In the wake of this horror, as protests have begun in Minneapolis and spread nationwide, we’ve seen the ways in which people, organizations, and structures assert the continued horror of white supremacy -- the brutal police responses of tear-gas and projectiles, the immediate turn to arrests, the media focus on property damage over the injustice of George Floyd’s murder and the deeper, longer crisis of lives destroyed by racism. Compare these reactions to just a few weeks ago, when overwhelmingly white “reopen” protestors with AR-15s invaded statehouses in Minnesota, Michigan, and Ohio -- and were treated with respect and caution by police.

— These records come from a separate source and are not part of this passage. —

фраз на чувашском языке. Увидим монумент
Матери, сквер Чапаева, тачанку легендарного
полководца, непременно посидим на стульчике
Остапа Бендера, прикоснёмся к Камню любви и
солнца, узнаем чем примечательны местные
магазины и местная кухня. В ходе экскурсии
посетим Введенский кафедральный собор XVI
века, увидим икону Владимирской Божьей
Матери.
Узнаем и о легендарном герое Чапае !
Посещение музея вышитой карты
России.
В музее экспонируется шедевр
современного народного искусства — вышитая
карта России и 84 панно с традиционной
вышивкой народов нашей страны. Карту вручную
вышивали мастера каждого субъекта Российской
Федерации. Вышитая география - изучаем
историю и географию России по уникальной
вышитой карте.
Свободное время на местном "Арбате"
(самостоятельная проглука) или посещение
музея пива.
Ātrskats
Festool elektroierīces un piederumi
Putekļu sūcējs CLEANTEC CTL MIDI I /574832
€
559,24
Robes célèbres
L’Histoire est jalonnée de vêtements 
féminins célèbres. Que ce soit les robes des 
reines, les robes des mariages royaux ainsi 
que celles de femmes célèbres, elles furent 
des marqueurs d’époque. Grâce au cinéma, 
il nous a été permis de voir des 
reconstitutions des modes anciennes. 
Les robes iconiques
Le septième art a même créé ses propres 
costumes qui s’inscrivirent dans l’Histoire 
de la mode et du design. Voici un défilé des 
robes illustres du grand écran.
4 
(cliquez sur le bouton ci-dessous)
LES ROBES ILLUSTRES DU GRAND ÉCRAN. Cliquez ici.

And now, Donald Trump is openly calling for the murder of (Black) protesters.

The events of this week have been a series of visceral, painful reminders of the realities that our Black friends, neighbors, and colleagues live with every day in our white supremacist society. Minneapolis demands an immediate response, but for white folks like us two writing this newsletter, these events also call for reflection on how we show up as allies. Those of us who have privilege must show up in support. We must push ourselves, and our own families and friends. That’s our job. Directly impacted people cannot and should not carry this burden alone.

What we’re reading

Indivisible has put together an initial resource on standing in solidarity with Minneapolis, which focuses heavily on local, Black-led racial justice organizations to support and amplify. We also highlight a few different resources that we think are important right now, including this Google Doc with anti-racism resources for white people, and this classic essay on white privilege by Peggy McIntosh. There are a ton of valuable essays and articles to read through if you’re looking to self-educate or just remind yourself of key ideas and actions you’ve learned about before.

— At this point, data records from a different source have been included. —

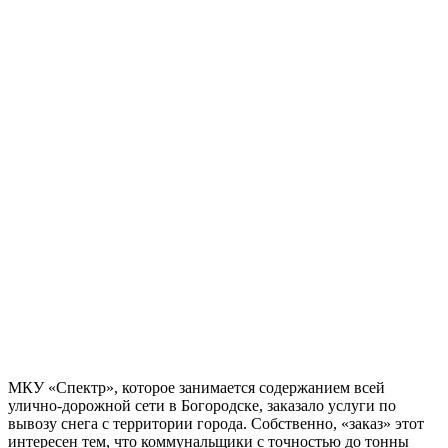
МКУ «Спектр», которое занимается содержанием всей
улично-дорожной сети в Богородске, заказало услуги по
вывозу снега с территории города. Собственно, «заказ» этот
интересен тем, что коммунальщики с точностью до тонны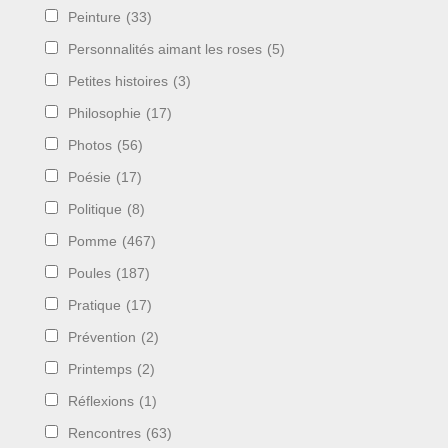
Peinture
(33)
Personnalités aimant les roses
(5)
Petites histoires
(3)
Philosophie
(17)
Photos
(56)
Poésie
(17)
Politique
(8)
Pomme
(467)
Poules
(187)
Pratique
(17)
Prévention
(2)
Printemps
(2)
Réflexions
(1)
Rencontres
(63)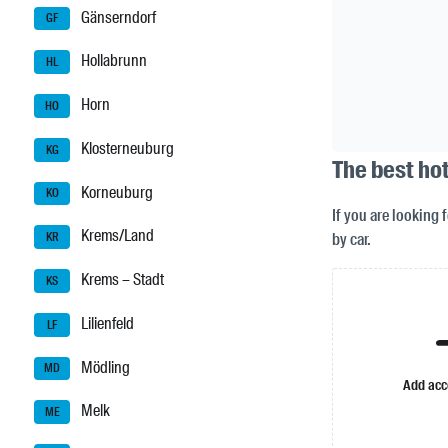
Gänserndorf
GF
Hollabrunn
HL
Horn
HO
Klosterneuburg
KG
The best ho
Korneuburg
KO
If you are looking 
Krems/Land
by car.
KR
Krems – Stadt
KS
Lilienfeld
LF
Mödling
MD
Add ac
Melk
ME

One thing we think it’s important to understand right now, is that the events in Minneapolis -- and now across the country -- are taking place against a backdrop of a pandemic that has disproportionately harmed Black and brown communities. That’s not an accident -- it’s the product of systemic oppression, and the Trump administration’s response has been driven by a calculus that, quite simply, values white comfort and wealth over Black and brown lives. This piece by Adam Serwer in the Atlantic earlier this month describes what he calls “the COVID racial contract.” As Serwer writes, “White Americans are also suffering, but the perception that the coronavirus is largely a black and brown problem licenses elites to dismiss its impact. In America, the racial contract has shaped the terms of class war for centuries; the COVID contract shapes it here.” COVID reveals this reality in stark terms, but the reality was there all along. 

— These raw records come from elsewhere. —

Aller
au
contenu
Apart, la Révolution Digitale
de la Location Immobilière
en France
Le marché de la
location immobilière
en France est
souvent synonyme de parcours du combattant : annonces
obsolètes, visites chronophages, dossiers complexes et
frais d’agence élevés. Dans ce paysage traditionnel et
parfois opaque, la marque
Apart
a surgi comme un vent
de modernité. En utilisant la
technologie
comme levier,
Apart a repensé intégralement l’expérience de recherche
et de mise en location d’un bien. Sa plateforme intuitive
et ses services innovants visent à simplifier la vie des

We hope essays like Serwer’s, along with the briefs, webinars, and trainings Indivisible puts out are helpful for understanding the moment we’re in. But education alone is not enough -- our goal is to marry an understanding of reality with active use of our privilege and power in order to affect real change. So, yes, these are the things we are reading at this moment -- but we are reading in order to act.

Until next time

We’ll close by again encouraging you to follow, uplift, and support the following organizations fighting for justice in Minneapolis:

We’re working together to build a better world at a time when everything seems to be crumbling around us. The hard times keep getting harder, for some of us even more than others. That makes this work all the more important. We believe we can build a movement based in the politics of solidarity -- in standing indivisible with one another against the forces of hate and bigotry. We’re thankful to every Indivisible member for building that movement with us.